*Problem to solve:* A faithful copy without images is required: write out all the records exactly.

*Saved entries:*
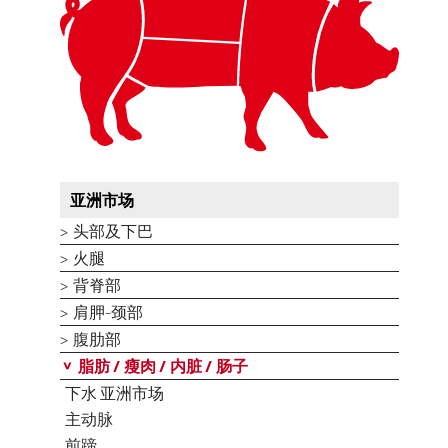
亚洲市场
头部及下巴
火腿
背脊部
肩胛-颈部
腹肋部
脂肪 / 瘦肉 / 内脏 / 肠子
下水 亚洲市场
主动脉
前蹄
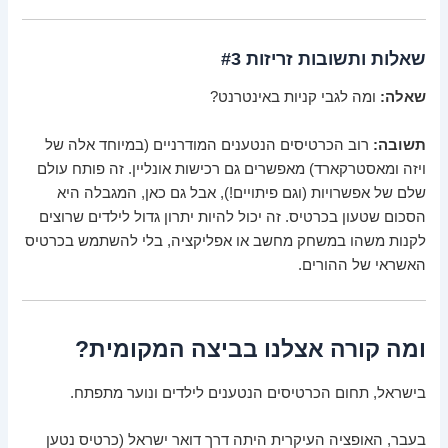
שאלות ותשובות זריזות #3
שאלה:
ומה לגבי קניות באינטרנט?
תשובה:
רוב הכרטיסים הנטענים המודרניים (במיוחד אלה של
ויזה ומאסטרקארד) מאפשרים גם רכישות אונליין. זה פותח עולם
שלם של אפשרויות (וגם פיתויים!), אבל גם כאן, המגבלה היא
הסכום שטעון בכרטיס. זה יכול להיות יתרון גדול לילדים שרוצים
לקנות משהו במשחק מחשב או אפליקציה, בלי להשתמש בכרטיס
האשראי של ההורים.
ומה קורה אצלנו בביצה המקומית?
בישראל, תחום הכרטיסים הנטענים לילדים ונוער מתפתח.
בעבר, האופציה העיקרית היתה דרך דואר ישראל (כרטיס נטען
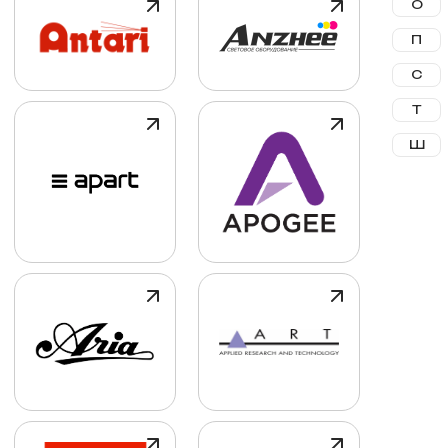
О
П
С
Т
Ш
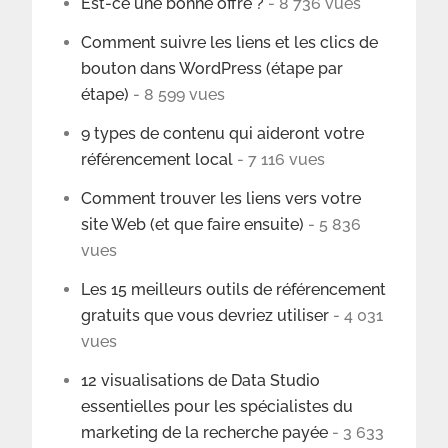
Est-ce une bonne offre ?
- 8 736 vues
Comment suivre les liens et les clics de
bouton dans WordPress (étape par
étape)
- 8 599 vues
9 types de contenu qui aideront votre
référencement local
- 7 116 vues
Comment trouver les liens vers votre
site Web (et que faire ensuite)
- 5 836
vues
Les 15 meilleurs outils de référencement
gratuits que vous devriez utiliser
- 4 031
vues
12 visualisations de Data Studio
essentielles pour les spécialistes du
marketing de la recherche payée
- 3 633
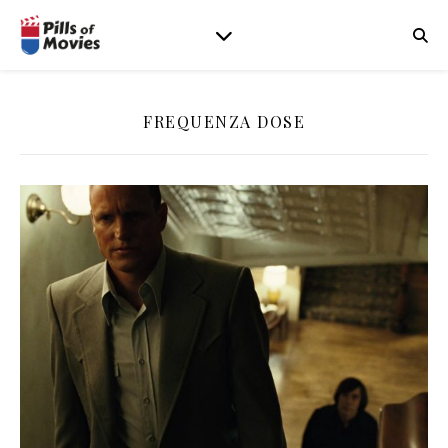
FREQUENZA DOSE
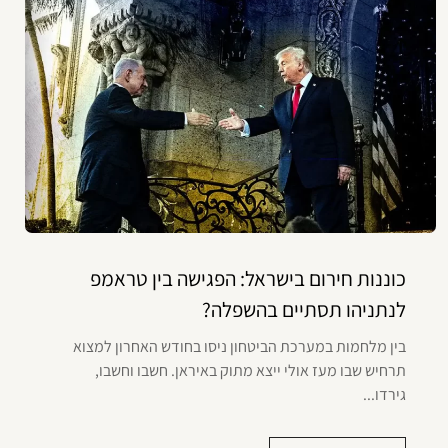
כוננות חירום בישראל: הפגישה בין טראמפ
לנתניהו תסתיים בהשפלה?
בין מלחמות במערכת הביטחון ניסו בחודש האחרון למצוא
תרחיש שבו מעז אולי ייצא מתוק באיראן. חשבו וחשבו,
גירדו...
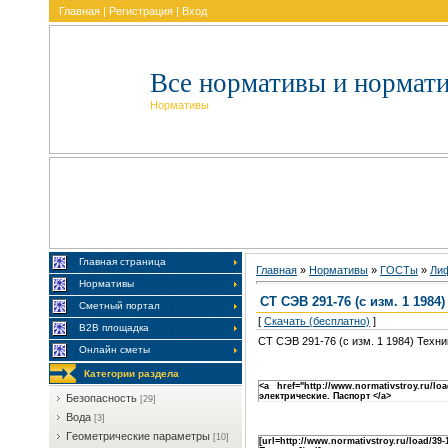
Главная
|
Регистрация
|
Вход
Все нормативы и нормат
Нормативы
Главная страница
Главная
»
Нормативы
»
ГOCTы
»
Ли
Нормативы
СТ СЭВ 291-76 (с изм. 1 198
Сметный портал
[
Скачать (бесплатно)
]
В2В площадка
СТ СЭВ 291-76 (с изм. 1 1984) Техн
Онлайн сметы
Категории раздела
<a href="http://www.normativstroy.ru
электрические. Паспорт </a>
Бeзoпacнocть
[29]
Boдa
[3]
Гeoмeтpичecкиe пapaмeтpы
[10]
[url=http://www.normativstroy.ru/load/3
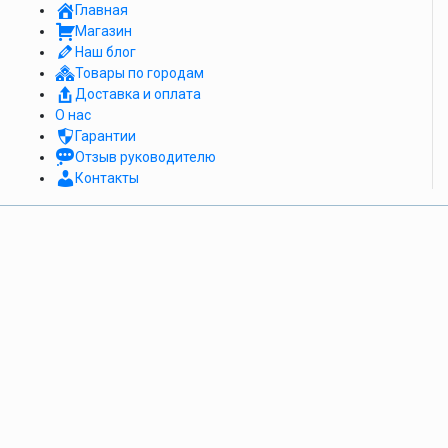
Главная
Магазин
Наш блог
Товары по городам
Доставка и оплата
О нас
Гарантии
Отзыв руководителю
Контакты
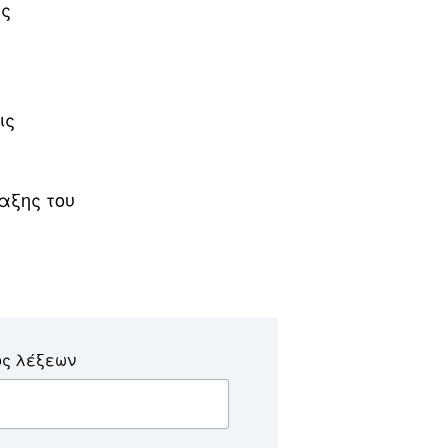
ής
ις
αξης του
ός λέξεων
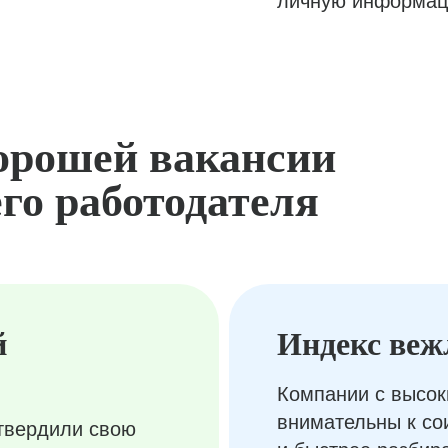
личную информац
орошей вакансии
го работодателя
й
Индекс веж
Компании с высок
внимательны к с
твердили свою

*Solution:*
亚洲市场
头部及下巴
火腿
背脊部
肩胛-颈部
腹肋部
脂肪 / 瘦肉 / 内脏 / 肠子
下水 亚洲市场
主动脉
前蹄
שאלות ותשובות זריזות #3
שאלה:
ומה לגבי קניות באינטרנט?
תשובה:
רוב הכרטיסים הנטענים המודרניים (במיוחד אלה של
ויזה ומאסטרקארד) מאפשרים גם רכישות אונליין. זה פותח עולם
שלם של אפשרויות (וגם פיתויים!), אבל גם כאן, המגבלה היא
הסכום שטעון בכרטיס. זה יכול להיות יתרון גדול לילדים שרוצים
לקנות משהו במשחק מחשב או אפליקציה, בלי להשתמש בכרטיס
האשראי של ההורים.
ומה קורה אצלנו בביצה המקומית?
בישראל, תחום הכרטיסים הנטענים לילדים ונוער מתפתח.
בעבר, האופציה העיקרית היתה דרך דואר ישראל (כרטיס נטען
О
П
С
Т
Ш
Est-ce une bonne offre ?
- 8 736 vues
Comment suivre les liens et les clics de
bouton dans WordPress (étape par
étape)
- 8 599 vues
9 types de contenu qui aideront votre
référencement local
- 7 116 vues
Comment trouver les liens vers votre
site Web (et que faire ensuite)
- 5 836
vues
Les 15 meilleurs outils de référencement
gratuits que vous devriez utiliser
- 4 031
vues
12 visualisations de Data Studio
essentielles pour les spécialistes du
marketing de la recherche payée
- 3 633
FREQUENZA DOSE
כוננות חירום בישראל: הפגישה בין טראמפ
לנתניהו תסתיים בהשפלה?
בין מלחמות במערכת הביטחון ניסו בחודש האחרון למצוא
תרחיש שבו מעז אולי ייצא מתוק באיראן. חשבו וחשבו,
גירדו...
Главная
|
Регистрация
|
Вход
Все нормативы и нормат
Нормативы
Главная страница
Главная
»
Нормативы
»
ГOCTы
»
Ли
Нормативы
СТ СЭВ 291-76 (с изм. 1 198
Сметный портал
[
Скачать (бесплатно)
]
В2В площадка
СТ СЭВ 291-76 (с изм. 1 1984) Техн
Онлайн сметы
Категории раздела
<a href="http://www.normativstroy.ru
электрические. Паспорт </a>
Бeзoпacнocть
[29]
Boдa
[3]
Гeoмeтpичecкиe пapaмeтpы
[10]
[url=http://www.normativstroy.ru/load/3
Главная
Магазин
Наш блог
Товары по городам
Доставка и оплата
О нас
Гарантии
Отзыв руководителю
Контакты
ής
ις
αξης του
ός λέξεων
личную информац
орошей вакансии
го работодателя
й
Индекс веж
Компании с высок
внимательны к с
твердили свою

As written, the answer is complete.